* _TASK TO COMPLETE_
Search each line below for "NodeID", then return the lines where it appears.

* _THE DATA_

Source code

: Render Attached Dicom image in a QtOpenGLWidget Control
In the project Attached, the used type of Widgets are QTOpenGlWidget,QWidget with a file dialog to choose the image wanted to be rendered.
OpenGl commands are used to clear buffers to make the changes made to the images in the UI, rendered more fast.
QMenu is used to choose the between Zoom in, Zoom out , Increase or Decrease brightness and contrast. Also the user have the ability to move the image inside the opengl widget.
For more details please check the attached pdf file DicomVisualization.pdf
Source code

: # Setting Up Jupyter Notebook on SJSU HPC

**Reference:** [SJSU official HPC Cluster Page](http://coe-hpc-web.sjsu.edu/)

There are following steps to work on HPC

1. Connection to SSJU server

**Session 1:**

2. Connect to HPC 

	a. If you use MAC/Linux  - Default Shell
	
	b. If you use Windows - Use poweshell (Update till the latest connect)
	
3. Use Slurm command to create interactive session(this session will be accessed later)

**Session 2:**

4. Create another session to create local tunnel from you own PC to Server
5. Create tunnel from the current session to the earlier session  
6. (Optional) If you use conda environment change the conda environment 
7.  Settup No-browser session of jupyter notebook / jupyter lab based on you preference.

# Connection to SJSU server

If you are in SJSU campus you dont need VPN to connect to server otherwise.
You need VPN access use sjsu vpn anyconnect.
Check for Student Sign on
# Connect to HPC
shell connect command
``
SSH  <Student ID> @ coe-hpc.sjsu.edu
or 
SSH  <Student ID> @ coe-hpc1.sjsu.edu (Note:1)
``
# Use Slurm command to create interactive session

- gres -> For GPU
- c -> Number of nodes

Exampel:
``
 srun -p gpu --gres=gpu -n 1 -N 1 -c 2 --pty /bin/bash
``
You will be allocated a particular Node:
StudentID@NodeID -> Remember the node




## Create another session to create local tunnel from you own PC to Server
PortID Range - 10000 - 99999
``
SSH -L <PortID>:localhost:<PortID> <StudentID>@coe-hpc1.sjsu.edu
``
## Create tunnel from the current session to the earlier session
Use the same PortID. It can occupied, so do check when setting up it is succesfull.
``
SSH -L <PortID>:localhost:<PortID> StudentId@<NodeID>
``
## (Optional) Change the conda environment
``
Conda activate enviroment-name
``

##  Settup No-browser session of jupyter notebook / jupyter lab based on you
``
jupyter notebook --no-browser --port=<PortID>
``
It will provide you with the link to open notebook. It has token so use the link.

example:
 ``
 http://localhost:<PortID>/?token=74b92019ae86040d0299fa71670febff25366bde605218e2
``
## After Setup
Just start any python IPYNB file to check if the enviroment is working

* _RESPONSE BELOW_
StudentID@NodeID -> Remember the node
SSH -L <PortID>:localhost:<PortID> StudentId@<NodeID>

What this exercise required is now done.